→ **Aim of the exercise**
Copying rule for the data below: pictures stay out, and only the lines from the one with "1965 | 82.49% | |" down to the one with "0.496 | | | | | 0.567 |", inclusive, are repeated exactly.

→ **Data provided**
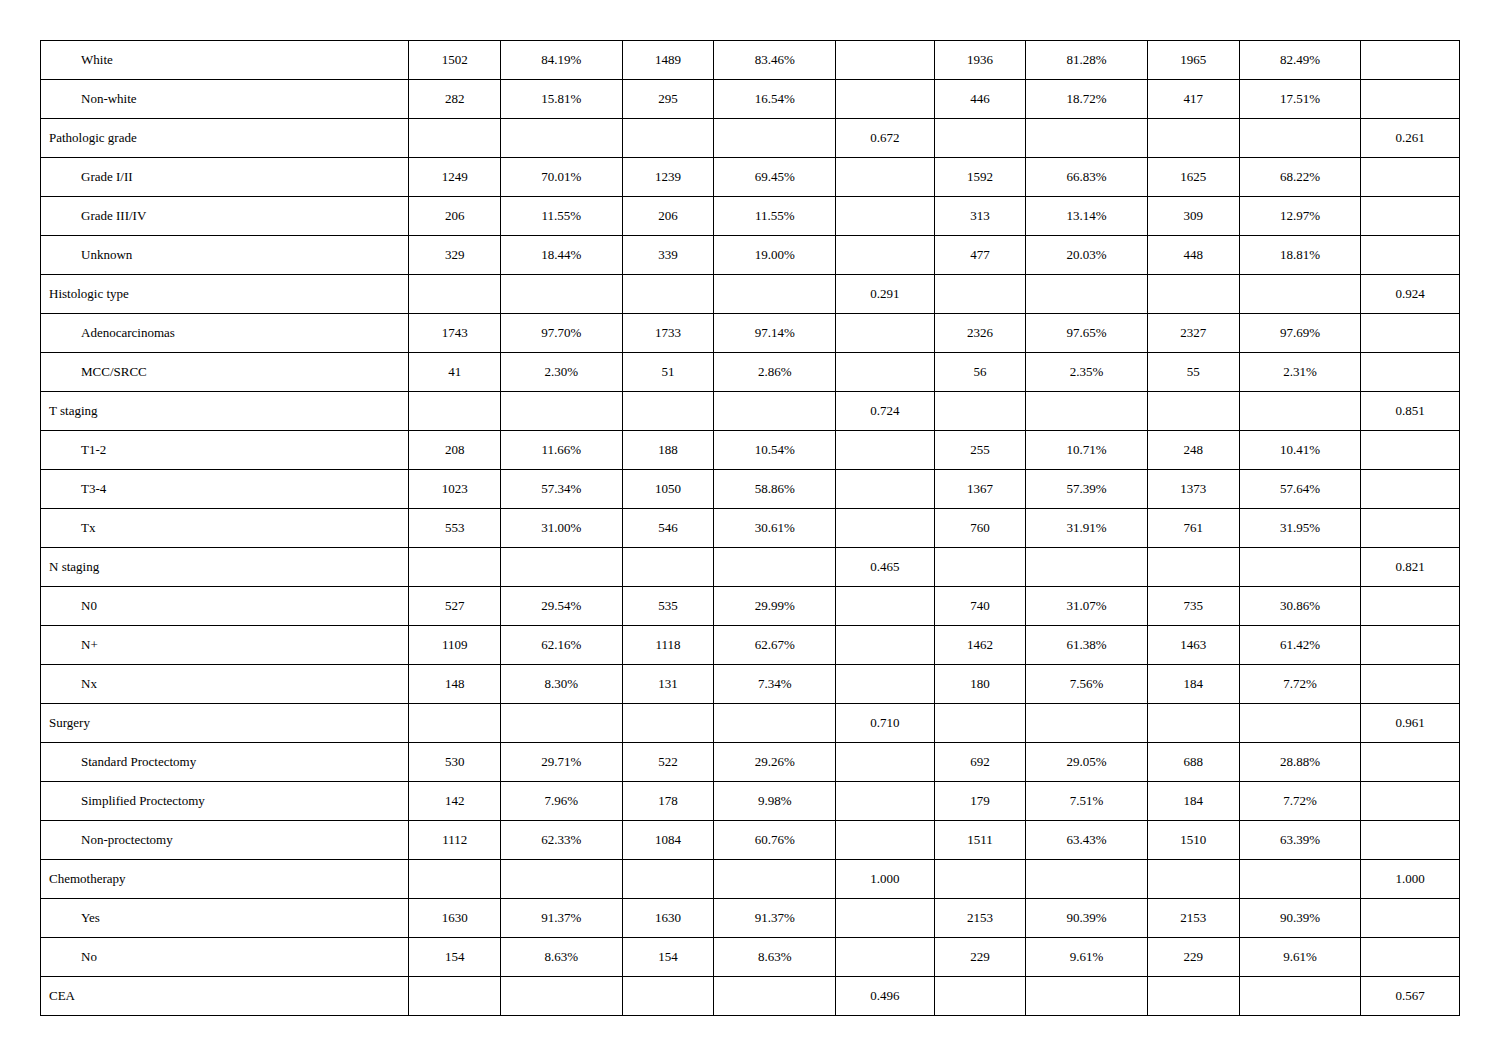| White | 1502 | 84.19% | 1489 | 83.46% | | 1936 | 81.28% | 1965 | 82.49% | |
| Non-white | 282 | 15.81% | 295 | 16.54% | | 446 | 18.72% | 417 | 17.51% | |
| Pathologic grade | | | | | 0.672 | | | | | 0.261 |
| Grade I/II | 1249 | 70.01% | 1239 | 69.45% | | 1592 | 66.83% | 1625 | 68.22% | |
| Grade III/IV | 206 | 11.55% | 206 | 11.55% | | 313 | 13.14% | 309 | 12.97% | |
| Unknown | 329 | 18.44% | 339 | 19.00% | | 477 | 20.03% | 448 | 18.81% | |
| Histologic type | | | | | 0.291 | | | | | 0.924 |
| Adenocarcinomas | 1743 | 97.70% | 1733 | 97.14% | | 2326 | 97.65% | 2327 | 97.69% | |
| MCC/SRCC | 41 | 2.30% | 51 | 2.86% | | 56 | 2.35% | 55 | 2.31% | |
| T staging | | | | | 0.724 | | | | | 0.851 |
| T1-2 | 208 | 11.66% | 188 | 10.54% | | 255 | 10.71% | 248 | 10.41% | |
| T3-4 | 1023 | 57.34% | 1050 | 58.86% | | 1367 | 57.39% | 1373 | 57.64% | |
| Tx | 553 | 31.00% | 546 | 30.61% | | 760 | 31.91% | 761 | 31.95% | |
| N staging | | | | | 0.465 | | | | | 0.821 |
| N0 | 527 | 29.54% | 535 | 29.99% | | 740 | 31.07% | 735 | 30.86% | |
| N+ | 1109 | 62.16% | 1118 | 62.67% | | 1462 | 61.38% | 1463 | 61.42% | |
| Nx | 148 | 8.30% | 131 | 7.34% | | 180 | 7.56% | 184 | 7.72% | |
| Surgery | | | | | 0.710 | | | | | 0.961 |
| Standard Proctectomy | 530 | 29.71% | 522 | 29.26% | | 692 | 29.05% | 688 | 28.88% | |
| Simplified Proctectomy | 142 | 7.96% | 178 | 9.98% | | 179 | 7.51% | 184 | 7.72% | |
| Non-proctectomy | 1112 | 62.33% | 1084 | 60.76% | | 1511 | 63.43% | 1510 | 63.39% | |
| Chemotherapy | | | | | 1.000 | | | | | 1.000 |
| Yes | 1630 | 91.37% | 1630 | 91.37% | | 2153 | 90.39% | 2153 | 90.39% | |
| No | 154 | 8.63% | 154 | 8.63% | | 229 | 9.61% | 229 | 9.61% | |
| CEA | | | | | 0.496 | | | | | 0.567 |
---
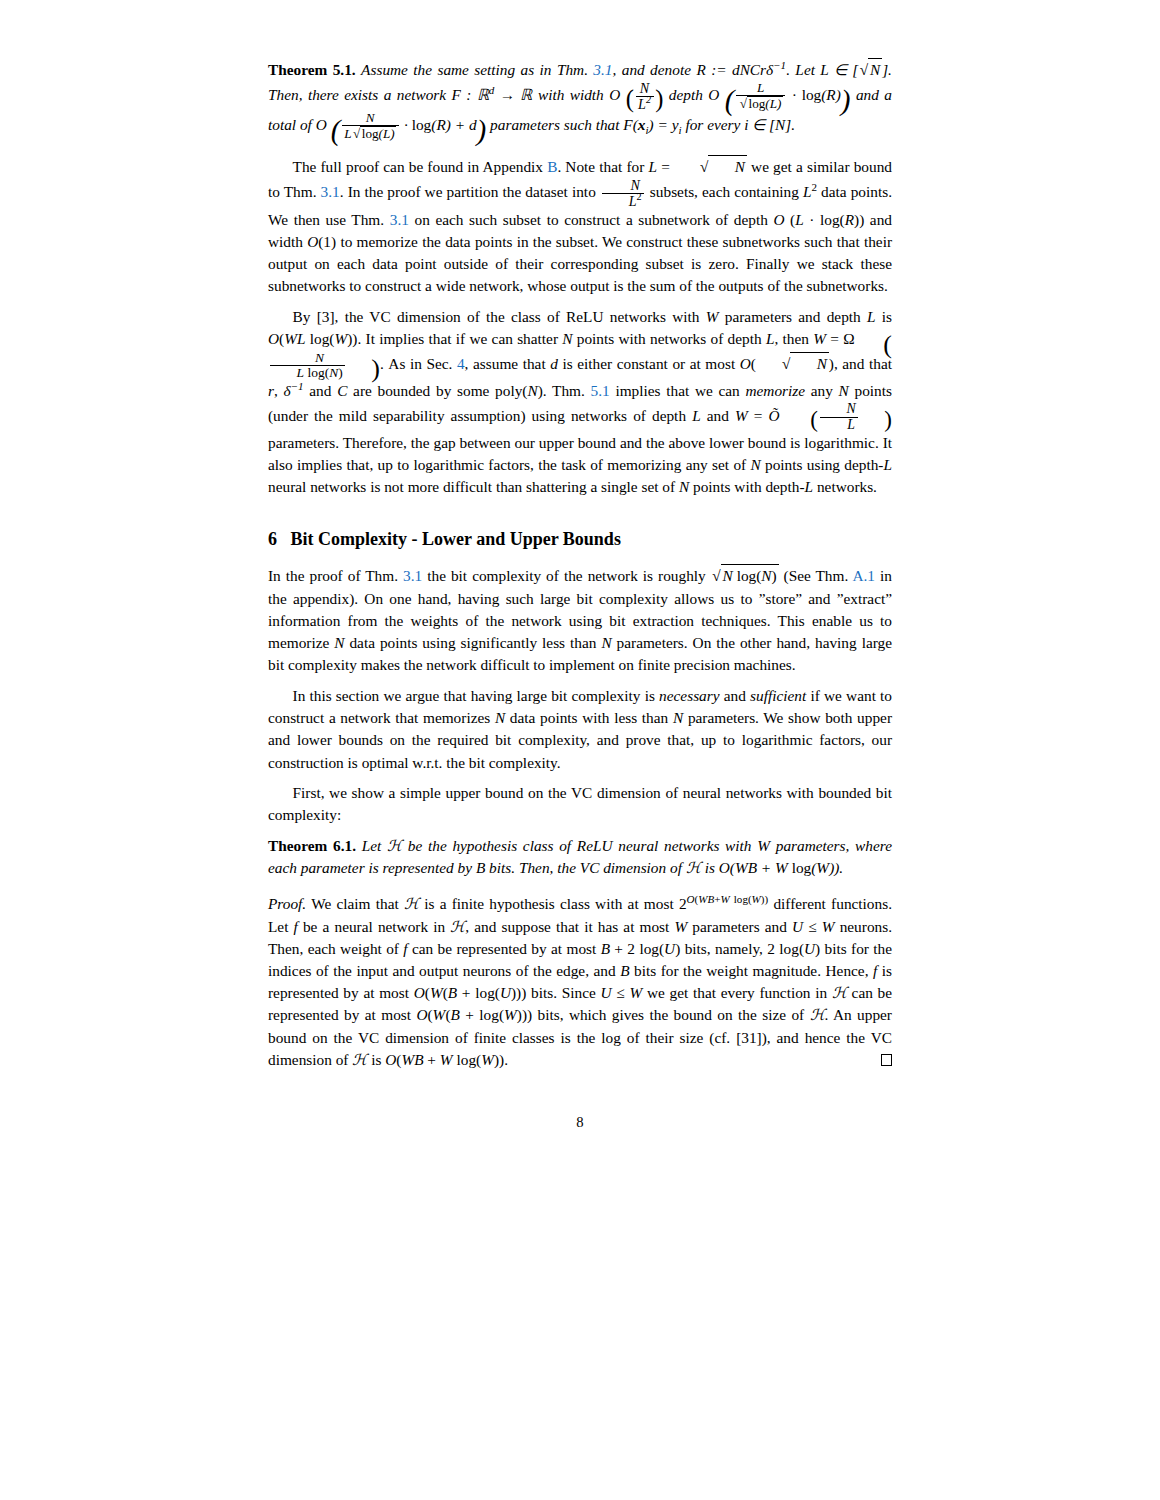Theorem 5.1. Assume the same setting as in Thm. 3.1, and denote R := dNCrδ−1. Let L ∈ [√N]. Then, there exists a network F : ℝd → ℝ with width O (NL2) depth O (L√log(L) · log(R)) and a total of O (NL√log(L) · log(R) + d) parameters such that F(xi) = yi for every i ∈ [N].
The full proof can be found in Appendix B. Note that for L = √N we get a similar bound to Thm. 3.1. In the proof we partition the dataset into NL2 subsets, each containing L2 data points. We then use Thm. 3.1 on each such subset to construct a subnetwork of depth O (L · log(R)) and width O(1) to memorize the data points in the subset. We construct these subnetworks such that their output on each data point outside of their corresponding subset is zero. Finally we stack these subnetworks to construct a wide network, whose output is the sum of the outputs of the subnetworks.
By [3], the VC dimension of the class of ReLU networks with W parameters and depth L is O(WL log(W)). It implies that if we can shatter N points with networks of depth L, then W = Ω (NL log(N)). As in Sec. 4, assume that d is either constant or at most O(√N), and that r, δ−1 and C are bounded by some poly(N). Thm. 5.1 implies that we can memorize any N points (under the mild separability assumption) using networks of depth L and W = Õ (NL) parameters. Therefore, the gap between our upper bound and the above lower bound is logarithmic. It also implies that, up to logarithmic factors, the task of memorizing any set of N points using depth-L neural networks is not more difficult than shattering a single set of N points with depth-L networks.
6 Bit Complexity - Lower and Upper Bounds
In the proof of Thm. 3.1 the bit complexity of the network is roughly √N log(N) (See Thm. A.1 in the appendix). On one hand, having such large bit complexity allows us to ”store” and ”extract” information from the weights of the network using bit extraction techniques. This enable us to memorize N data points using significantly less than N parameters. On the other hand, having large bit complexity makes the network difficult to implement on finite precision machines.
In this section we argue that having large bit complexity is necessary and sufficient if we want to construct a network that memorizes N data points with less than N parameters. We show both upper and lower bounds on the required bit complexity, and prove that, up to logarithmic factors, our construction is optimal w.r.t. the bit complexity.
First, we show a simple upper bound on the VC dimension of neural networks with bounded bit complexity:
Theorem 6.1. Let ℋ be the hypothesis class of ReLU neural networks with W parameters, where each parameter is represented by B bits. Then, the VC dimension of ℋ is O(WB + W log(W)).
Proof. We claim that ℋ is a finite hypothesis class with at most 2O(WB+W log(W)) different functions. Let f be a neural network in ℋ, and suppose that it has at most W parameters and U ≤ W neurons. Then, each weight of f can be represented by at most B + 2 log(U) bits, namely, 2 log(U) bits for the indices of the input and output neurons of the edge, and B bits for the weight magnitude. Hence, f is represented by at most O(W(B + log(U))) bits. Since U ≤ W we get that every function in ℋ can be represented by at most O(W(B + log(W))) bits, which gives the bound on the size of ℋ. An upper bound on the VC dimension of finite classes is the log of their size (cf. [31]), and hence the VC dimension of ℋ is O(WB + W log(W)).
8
* * *
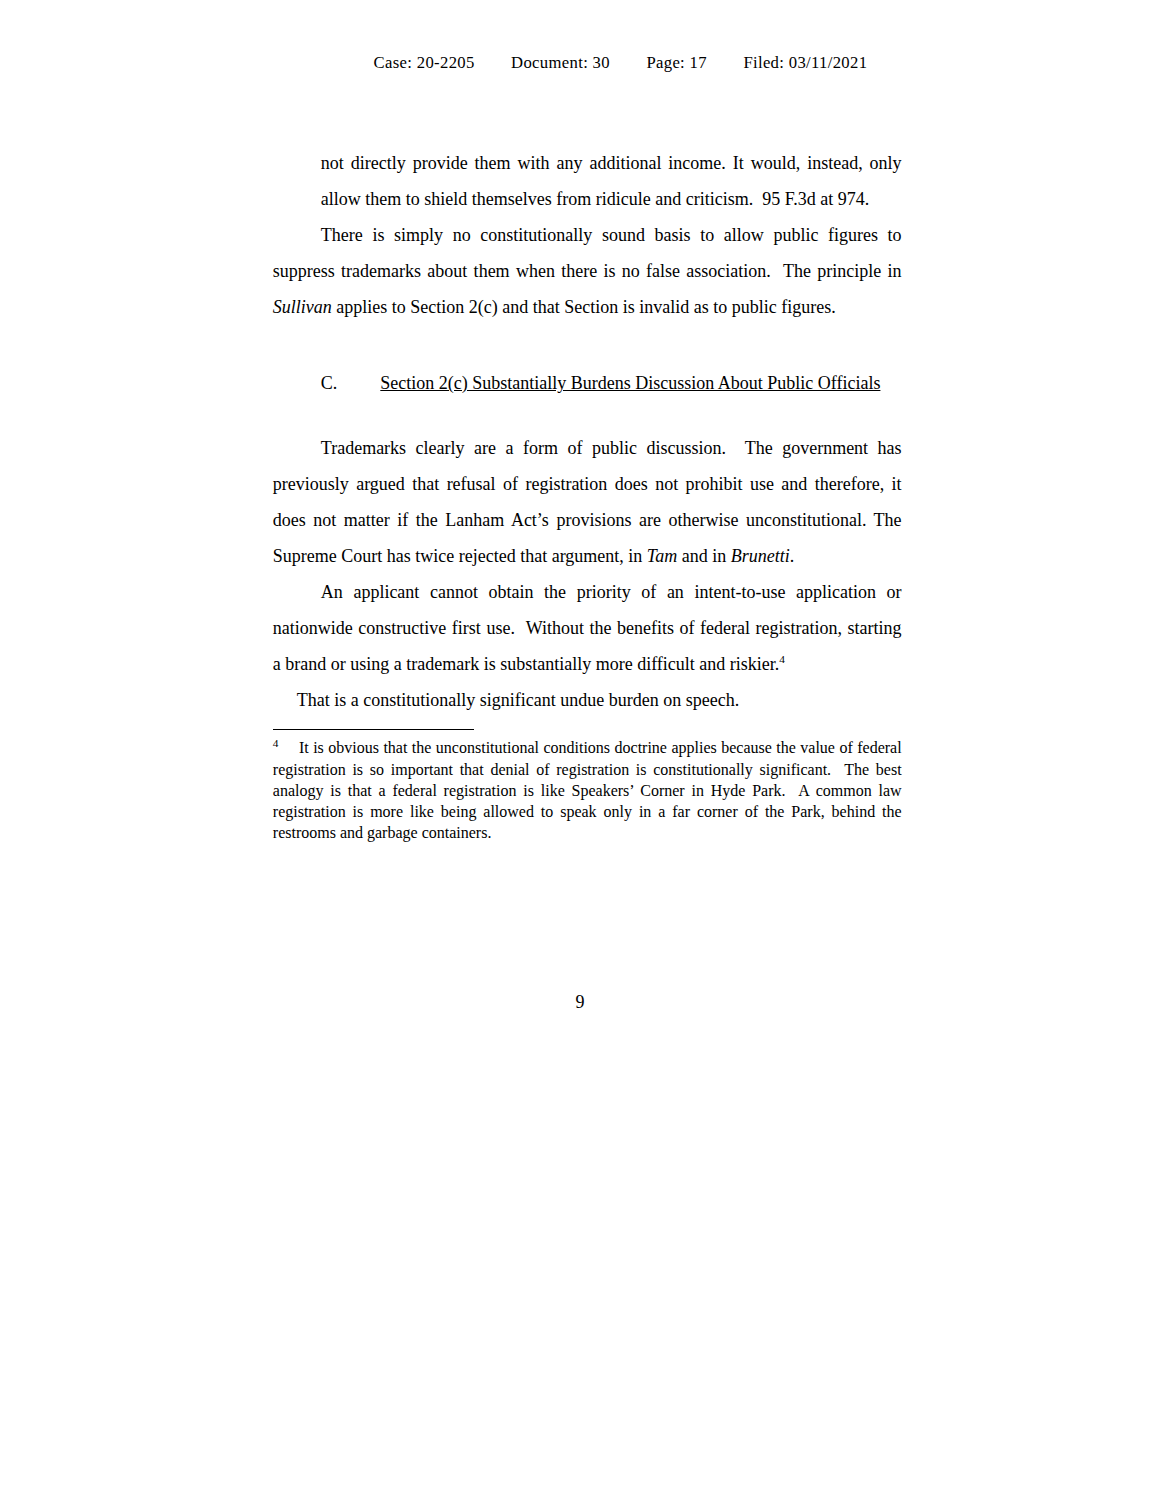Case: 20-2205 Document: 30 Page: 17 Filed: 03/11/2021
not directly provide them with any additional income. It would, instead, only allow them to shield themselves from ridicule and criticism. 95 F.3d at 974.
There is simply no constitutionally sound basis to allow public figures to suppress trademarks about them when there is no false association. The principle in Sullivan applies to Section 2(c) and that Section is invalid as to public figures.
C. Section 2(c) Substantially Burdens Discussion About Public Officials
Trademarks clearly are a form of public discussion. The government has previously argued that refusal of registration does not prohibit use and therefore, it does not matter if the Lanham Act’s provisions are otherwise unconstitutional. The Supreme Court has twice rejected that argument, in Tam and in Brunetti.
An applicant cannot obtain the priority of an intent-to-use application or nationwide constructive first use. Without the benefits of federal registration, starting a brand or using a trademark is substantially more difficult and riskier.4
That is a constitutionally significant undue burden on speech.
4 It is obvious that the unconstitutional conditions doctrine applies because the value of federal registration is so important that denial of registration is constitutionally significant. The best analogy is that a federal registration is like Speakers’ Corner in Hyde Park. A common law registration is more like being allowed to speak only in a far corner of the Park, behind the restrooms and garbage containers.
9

→ **Task result**
| White | 1502 | 84.19% | 1489 | 83.46% | | 1936 | 81.28% | 1965 | 82.49% | |
| Non-white | 282 | 15.81% | 295 | 16.54% | | 446 | 18.72% | 417 | 17.51% | |
| Pathologic grade | | | | | 0.672 | | | | | 0.261 |
| Grade I/II | 1249 | 70.01% | 1239 | 69.45% | | 1592 | 66.83% | 1625 | 68.22% | |
| Grade III/IV | 206 | 11.55% | 206 | 11.55% | | 313 | 13.14% | 309 | 12.97% | |
| Unknown | 329 | 18.44% | 339 | 19.00% | | 477 | 20.03% | 448 | 18.81% | |
| Histologic type | | | | | 0.291 | | | | | 0.924 |
| Adenocarcinomas | 1743 | 97.70% | 1733 | 97.14% | | 2326 | 97.65% | 2327 | 97.69% | |
| MCC/SRCC | 41 | 2.30% | 51 | 2.86% | | 56 | 2.35% | 55 | 2.31% | |
| T staging | | | | | 0.724 | | | | | 0.851 |
| T1-2 | 208 | 11.66% | 188 | 10.54% | | 255 | 10.71% | 248 | 10.41% | |
| T3-4 | 1023 | 57.34% | 1050 | 58.86% | | 1367 | 57.39% | 1373 | 57.64% | |
| Tx | 553 | 31.00% | 546 | 30.61% | | 760 | 31.91% | 761 | 31.95% | |
| N staging | | | | | 0.465 | | | | | 0.821 |
| N0 | 527 | 29.54% | 535 | 29.99% | | 740 | 31.07% | 735 | 30.86% | |
| N+ | 1109 | 62.16% | 1118 | 62.67% | | 1462 | 61.38% | 1463 | 61.42% | |
| Nx | 148 | 8.30% | 131 | 7.34% | | 180 | 7.56% | 184 | 7.72% | |
| Surgery | | | | | 0.710 | | | | | 0.961 |
| Standard Proctectomy | 530 | 29.71% | 522 | 29.26% | | 692 | 29.05% | 688 | 28.88% | |
| Simplified Proctectomy | 142 | 7.96% | 178 | 9.98% | | 179 | 7.51% | 184 | 7.72% | |
| Non-proctectomy | 1112 | 62.33% | 1084 | 60.76% | | 1511 | 63.43% | 1510 | 63.39% | |
| Chemotherapy | | | | | 1.000 | | | | | 1.000 |
| Yes | 1630 | 91.37% | 1630 | 91.37% | | 2153 | 90.39% | 2153 | 90.39% | |
| No | 154 | 8.63% | 154 | 8.63% | | 229 | 9.61% | 229 | 9.61% | |
| CEA | | | | | 0.496 | | | | | 0.567 |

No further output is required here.